- **PROBLEM TO WORK ON**:
Print everything in the records exactly. Leave the pictures out.

-- SOURCE DATA follows --

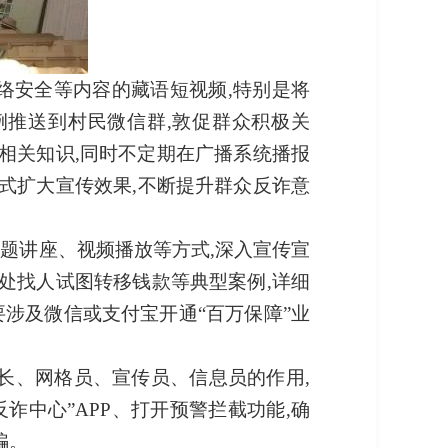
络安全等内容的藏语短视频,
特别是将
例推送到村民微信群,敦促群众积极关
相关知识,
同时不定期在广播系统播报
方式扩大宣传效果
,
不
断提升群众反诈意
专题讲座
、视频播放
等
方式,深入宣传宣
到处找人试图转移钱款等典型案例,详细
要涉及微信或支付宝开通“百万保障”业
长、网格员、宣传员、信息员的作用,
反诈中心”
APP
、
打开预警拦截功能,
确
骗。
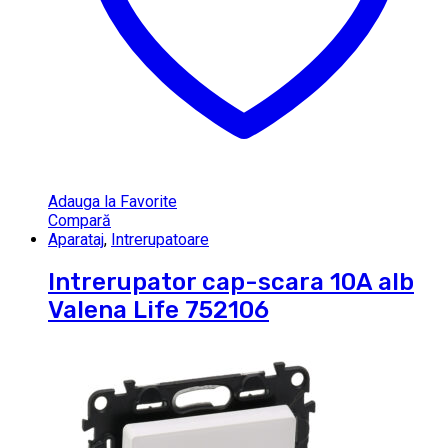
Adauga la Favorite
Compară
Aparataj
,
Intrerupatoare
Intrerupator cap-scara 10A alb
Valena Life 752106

-- SOURCE DATA concluded --

- **OUTPUT OF THE TASK**:
络安全等内容的藏语短视频,
特别是将
例推送到村民微信群,敦促群众积极关
相关知识,
同时不定期在广播系统播报
方式扩大宣传效果
,
不
断提升群众反诈意
专题讲座
、视频播放
等
方式,深入宣传宣
到处找人试图转移钱款等典型案例,详细
要涉及微信或支付宝开通“百万保障”业
长、网格员、宣传员、信息员的作用,
反诈中心”
APP
、
打开预警拦截功能,
确
骗。
Adauga la Favorite
Compară
Aparataj
,
Intrerupatoare
Intrerupator cap-scara 10A alb
Valena Life 752106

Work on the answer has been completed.